> _Task brief_: Among the lines below, restate word for word only those from the line with "M1181,815L1573,1278L1602,1292" through the line with "M1467,726L1554,821", with both end lines kept.

(Data supplied begins)

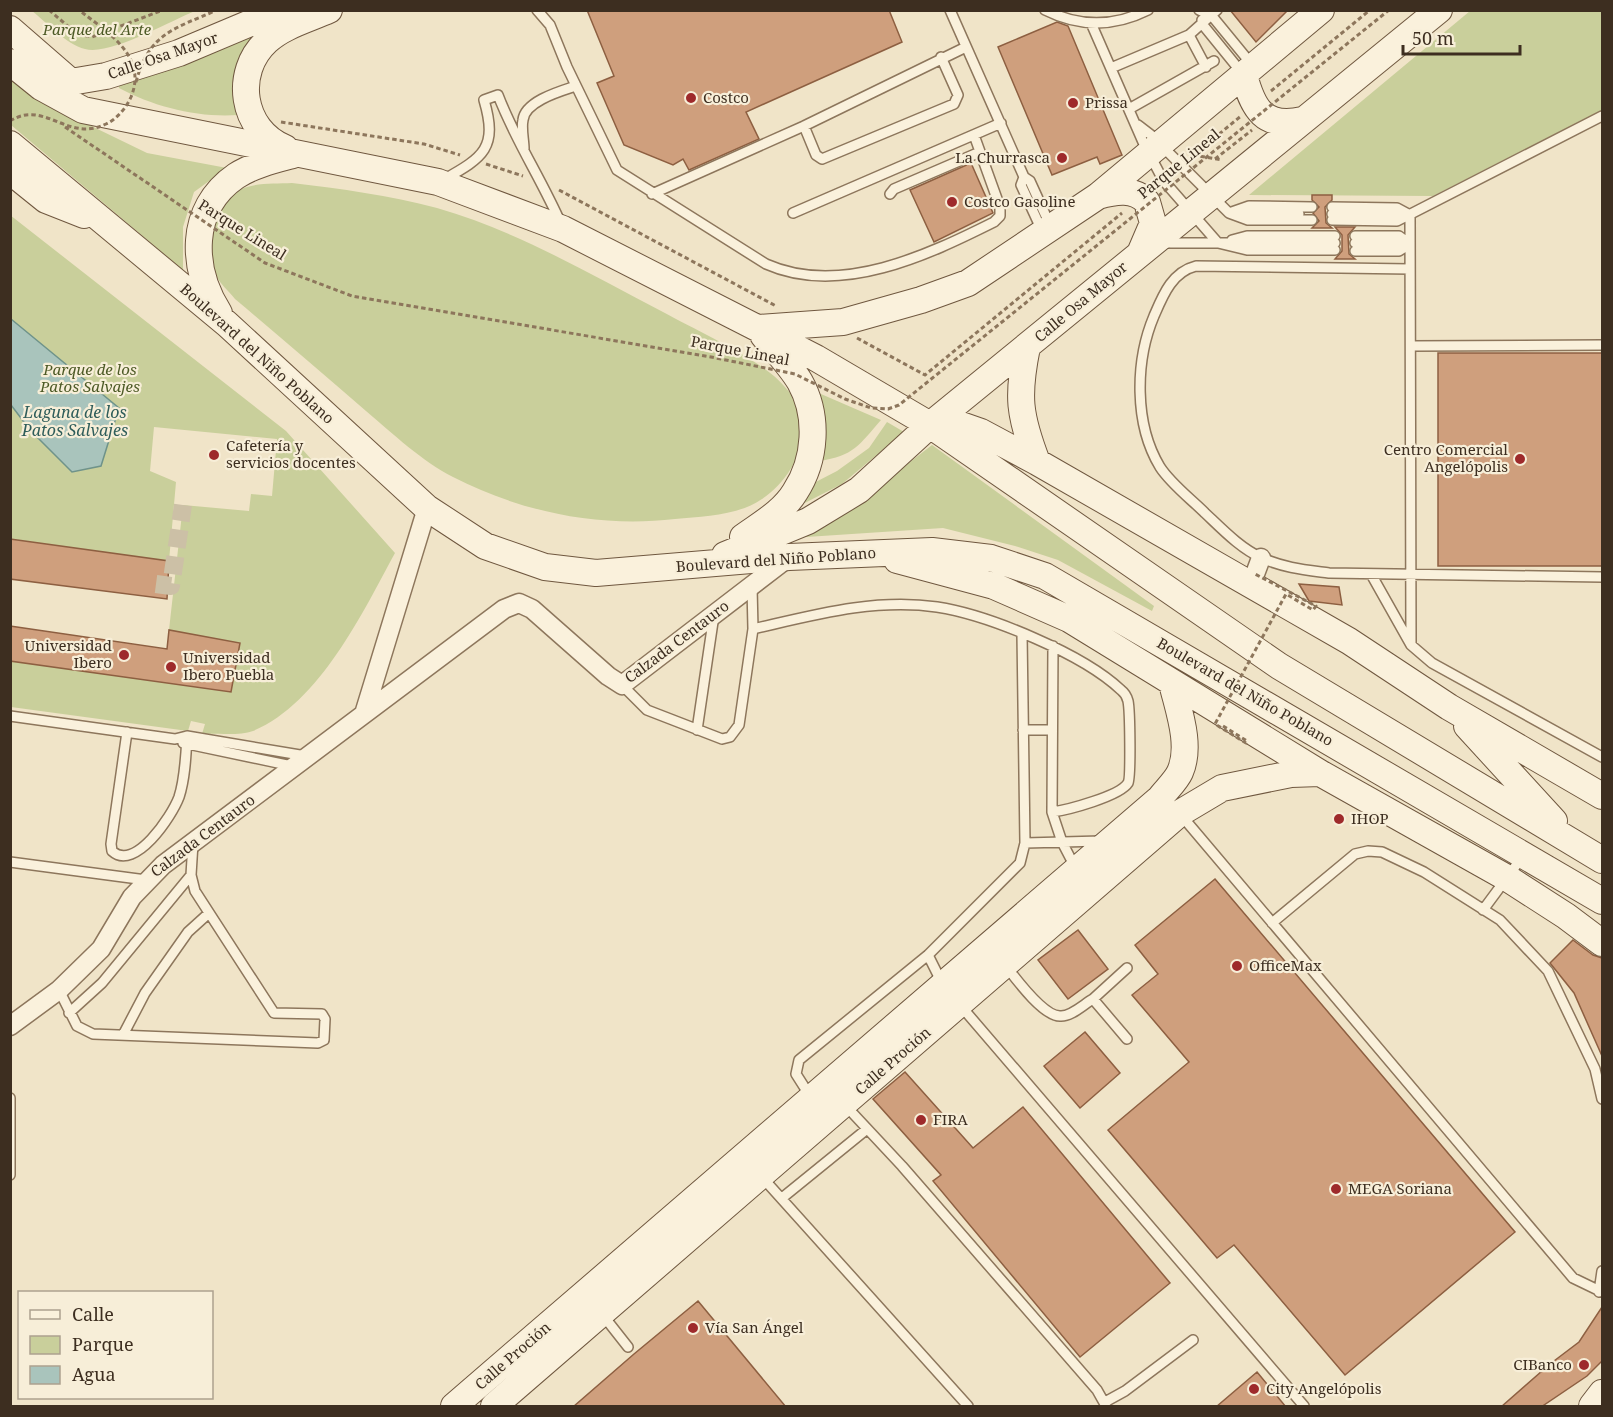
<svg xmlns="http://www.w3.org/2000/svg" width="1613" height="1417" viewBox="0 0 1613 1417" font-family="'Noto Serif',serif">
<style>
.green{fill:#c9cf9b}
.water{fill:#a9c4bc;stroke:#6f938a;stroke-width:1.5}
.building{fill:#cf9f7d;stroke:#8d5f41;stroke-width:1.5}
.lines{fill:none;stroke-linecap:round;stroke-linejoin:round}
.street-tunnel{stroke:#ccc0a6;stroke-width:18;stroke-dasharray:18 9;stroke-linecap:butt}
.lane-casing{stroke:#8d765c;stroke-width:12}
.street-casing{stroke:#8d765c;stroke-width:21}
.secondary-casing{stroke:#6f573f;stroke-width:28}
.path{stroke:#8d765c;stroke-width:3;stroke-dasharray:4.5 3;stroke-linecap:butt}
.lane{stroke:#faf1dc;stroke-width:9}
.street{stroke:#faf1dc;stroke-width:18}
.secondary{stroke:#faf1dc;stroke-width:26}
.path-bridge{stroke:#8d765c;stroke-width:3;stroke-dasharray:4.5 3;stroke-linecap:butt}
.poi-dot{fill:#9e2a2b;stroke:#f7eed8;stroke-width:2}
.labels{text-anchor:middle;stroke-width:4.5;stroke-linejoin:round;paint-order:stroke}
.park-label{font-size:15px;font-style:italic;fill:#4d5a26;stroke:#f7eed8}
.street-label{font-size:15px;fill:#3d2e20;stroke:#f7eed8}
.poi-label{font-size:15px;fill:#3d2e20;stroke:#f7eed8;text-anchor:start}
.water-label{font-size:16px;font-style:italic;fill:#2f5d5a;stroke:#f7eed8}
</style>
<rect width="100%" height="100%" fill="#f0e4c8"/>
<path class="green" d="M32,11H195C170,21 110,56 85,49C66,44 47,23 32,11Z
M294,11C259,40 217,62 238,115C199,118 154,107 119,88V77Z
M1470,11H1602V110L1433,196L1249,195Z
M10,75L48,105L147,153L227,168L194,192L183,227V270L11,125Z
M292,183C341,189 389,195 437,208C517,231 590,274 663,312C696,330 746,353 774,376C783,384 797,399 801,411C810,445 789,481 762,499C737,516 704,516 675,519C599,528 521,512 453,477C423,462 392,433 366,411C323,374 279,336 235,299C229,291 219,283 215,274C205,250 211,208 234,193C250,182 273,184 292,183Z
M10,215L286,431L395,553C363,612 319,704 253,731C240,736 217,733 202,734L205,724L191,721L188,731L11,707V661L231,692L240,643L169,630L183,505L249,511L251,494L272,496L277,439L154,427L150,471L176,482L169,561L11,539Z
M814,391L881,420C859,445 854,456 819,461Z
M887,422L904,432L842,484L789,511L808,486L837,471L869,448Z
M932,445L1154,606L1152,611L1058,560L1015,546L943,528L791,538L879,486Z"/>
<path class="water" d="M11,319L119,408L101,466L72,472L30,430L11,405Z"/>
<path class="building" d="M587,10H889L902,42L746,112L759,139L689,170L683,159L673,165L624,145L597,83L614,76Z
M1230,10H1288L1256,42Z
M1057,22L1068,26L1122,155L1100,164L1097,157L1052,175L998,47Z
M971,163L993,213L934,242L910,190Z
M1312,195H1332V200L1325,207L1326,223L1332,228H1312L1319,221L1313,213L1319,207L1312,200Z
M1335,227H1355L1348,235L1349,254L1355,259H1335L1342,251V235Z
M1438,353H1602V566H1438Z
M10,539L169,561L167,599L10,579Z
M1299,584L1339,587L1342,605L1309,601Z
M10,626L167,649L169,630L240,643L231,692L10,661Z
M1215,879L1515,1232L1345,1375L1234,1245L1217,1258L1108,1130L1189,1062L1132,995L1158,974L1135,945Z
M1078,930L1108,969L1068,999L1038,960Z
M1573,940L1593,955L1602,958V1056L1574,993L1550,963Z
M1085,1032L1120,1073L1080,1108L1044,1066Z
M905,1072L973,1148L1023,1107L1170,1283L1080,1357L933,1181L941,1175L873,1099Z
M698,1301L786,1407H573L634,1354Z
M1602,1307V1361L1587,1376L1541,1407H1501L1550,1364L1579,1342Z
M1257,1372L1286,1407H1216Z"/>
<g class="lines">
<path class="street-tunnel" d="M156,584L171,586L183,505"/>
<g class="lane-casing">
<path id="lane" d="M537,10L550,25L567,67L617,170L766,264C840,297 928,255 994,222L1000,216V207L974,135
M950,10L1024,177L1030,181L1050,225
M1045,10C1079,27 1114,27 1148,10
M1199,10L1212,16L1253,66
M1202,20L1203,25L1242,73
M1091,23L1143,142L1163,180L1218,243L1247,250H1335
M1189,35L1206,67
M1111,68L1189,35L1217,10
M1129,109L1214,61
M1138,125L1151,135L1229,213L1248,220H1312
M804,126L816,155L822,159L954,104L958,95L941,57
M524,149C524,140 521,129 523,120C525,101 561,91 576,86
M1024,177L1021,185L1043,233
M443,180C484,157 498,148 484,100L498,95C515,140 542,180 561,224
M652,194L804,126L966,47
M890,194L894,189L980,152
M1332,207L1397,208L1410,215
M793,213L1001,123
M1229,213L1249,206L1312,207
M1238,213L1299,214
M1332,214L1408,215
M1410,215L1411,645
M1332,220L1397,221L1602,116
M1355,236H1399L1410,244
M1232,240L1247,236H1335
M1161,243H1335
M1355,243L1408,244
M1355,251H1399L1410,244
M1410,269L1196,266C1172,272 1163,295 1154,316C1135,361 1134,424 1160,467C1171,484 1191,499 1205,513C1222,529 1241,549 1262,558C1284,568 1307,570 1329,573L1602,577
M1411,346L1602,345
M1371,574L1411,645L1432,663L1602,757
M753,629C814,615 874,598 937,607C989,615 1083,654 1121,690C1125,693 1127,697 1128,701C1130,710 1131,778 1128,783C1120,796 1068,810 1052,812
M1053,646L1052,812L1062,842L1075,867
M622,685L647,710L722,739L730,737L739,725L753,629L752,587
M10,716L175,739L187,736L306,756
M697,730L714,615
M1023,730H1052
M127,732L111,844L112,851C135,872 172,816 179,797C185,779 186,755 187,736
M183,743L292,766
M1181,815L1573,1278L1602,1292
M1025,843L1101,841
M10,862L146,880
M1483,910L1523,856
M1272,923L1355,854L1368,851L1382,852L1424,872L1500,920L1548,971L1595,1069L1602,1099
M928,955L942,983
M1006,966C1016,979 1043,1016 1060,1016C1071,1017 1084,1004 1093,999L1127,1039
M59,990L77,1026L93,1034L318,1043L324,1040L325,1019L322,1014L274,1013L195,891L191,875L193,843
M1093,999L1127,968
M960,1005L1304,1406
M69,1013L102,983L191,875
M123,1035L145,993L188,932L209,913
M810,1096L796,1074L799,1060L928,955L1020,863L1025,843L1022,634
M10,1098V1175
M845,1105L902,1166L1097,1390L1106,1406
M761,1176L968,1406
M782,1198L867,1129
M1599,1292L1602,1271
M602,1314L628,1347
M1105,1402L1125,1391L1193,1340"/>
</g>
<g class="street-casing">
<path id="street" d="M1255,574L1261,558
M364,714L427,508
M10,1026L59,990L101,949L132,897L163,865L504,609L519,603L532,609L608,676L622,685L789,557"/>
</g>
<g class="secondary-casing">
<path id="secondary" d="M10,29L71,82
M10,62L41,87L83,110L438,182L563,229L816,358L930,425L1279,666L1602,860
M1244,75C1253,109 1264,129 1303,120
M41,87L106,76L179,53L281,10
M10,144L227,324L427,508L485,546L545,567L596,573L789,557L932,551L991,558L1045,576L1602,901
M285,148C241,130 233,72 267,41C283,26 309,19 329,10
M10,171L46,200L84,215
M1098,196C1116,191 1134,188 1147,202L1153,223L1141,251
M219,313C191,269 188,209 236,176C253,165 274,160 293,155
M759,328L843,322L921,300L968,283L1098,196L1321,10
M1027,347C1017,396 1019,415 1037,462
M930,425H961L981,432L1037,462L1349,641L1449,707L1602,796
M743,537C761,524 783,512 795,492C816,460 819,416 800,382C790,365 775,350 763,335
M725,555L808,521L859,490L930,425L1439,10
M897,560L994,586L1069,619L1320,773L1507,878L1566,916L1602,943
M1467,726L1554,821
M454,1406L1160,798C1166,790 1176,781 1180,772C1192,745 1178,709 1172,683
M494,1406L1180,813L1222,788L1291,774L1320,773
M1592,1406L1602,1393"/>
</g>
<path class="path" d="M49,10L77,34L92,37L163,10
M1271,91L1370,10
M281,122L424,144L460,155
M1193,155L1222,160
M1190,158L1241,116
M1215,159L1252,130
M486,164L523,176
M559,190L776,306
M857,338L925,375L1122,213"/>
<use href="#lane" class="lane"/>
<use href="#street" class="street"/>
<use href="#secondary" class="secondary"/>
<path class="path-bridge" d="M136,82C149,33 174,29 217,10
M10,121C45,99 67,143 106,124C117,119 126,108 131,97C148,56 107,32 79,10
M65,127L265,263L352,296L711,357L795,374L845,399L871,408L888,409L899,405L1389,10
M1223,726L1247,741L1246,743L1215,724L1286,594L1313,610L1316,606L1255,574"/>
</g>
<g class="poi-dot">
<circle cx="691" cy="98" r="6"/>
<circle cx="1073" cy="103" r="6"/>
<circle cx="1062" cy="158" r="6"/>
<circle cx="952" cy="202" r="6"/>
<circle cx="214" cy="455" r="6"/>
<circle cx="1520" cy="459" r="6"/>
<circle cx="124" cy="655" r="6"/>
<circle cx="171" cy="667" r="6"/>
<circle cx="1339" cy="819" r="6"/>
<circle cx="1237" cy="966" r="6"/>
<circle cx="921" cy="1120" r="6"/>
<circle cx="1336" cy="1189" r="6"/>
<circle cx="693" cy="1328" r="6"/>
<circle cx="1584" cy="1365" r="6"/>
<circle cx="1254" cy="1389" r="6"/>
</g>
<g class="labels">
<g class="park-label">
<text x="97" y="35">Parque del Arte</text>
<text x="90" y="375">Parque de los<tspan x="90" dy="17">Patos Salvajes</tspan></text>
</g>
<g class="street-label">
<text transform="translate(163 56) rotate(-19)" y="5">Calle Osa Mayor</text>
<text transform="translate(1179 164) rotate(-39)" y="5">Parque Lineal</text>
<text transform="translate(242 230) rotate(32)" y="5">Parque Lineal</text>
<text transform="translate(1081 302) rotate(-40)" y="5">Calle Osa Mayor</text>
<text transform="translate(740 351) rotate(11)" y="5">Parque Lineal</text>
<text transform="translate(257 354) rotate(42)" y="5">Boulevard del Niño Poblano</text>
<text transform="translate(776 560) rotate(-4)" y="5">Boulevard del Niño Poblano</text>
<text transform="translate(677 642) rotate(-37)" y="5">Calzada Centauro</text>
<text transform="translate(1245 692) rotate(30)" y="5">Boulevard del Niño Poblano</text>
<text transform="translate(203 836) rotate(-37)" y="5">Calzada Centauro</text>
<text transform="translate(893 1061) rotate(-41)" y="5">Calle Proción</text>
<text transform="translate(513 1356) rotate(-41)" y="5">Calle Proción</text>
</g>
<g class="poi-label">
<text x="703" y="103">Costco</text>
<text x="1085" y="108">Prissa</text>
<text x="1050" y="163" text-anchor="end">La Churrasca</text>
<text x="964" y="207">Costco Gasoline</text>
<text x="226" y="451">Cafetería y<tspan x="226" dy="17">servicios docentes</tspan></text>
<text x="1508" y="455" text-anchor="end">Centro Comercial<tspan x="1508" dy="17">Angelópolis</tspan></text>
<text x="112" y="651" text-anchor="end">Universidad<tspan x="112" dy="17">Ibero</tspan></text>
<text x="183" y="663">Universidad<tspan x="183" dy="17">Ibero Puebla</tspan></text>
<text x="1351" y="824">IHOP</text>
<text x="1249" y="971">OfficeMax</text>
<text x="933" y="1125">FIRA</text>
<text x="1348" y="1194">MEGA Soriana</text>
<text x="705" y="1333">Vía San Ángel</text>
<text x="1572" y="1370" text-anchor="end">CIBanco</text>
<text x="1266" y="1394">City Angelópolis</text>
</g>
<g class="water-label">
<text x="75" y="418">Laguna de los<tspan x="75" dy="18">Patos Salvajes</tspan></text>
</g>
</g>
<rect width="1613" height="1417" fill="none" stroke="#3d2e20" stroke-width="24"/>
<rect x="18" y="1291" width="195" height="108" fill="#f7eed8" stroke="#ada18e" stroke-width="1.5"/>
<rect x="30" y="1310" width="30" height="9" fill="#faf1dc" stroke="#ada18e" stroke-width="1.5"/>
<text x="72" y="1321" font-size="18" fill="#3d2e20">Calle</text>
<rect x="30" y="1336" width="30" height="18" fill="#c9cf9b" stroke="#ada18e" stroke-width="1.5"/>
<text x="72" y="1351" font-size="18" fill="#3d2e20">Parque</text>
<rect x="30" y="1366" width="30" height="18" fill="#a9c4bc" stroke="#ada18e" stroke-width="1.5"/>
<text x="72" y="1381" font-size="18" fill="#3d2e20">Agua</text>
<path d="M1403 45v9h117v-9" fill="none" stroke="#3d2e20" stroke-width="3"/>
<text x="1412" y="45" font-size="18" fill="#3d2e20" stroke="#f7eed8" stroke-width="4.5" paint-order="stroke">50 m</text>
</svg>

(Data supplied ends)

> _Solution below_:
M1181,815L1573,1278L1602,1292
M1025,843L1101,841
M10,862L146,880
M1483,910L1523,856
M1272,923L1355,854L1368,851L1382,852L1424,872L1500,920L1548,971L1595,1069L1602,1099
M928,955L942,983
M1006,966C1016,979 1043,1016 1060,1016C1071,1017 1084,1004 1093,999L1127,1039
M59,990L77,1026L93,1034L318,1043L324,1040L325,1019L322,1014L274,1013L195,891L191,875L193,843
M1093,999L1127,968
M960,1005L1304,1406
M69,1013L102,983L191,875
M123,1035L145,993L188,932L209,913
M810,1096L796,1074L799,1060L928,955L1020,863L1025,843L1022,634
M10,1098V1175
M845,1105L902,1166L1097,1390L1106,1406
M761,1176L968,1406
M782,1198L867,1129
M1599,1292L1602,1271
M602,1314L628,1347
M1105,1402L1125,1391L1193,1340"/>
</g>
<g class="street-casing">
<path id="street" d="M1255,574L1261,558
M364,714L427,508
M10,1026L59,990L101,949L132,897L163,865L504,609L519,603L532,609L608,676L622,685L789,557"/>
</g>
<g class="secondary-casing">
<path id="secondary" d="M10,29L71,82
M10,62L41,87L83,110L438,182L563,229L816,358L930,425L1279,666L1602,860
M1244,75C1253,109 1264,129 1303,120
M41,87L106,76L179,53L281,10
M10,144L227,324L427,508L485,546L545,567L596,573L789,557L932,551L991,558L1045,576L1602,901
M285,148C241,130 233,72 267,41C283,26 309,19 329,10
M10,171L46,200L84,215
M1098,196C1116,191 1134,188 1147,202L1153,223L1141,251
M219,313C191,269 188,209 236,176C253,165 274,160 293,155
M759,328L843,322L921,300L968,283L1098,196L1321,10
M1027,347C1017,396 1019,415 1037,462
M930,425H961L981,432L1037,462L1349,641L1449,707L1602,796
M743,537C761,524 783,512 795,492C816,460 819,416 800,382C790,365 775,350 763,335
M725,555L808,521L859,490L930,425L1439,10
M897,560L994,586L1069,619L1320,773L1507,878L1566,916L1602,943
M1467,726L1554,821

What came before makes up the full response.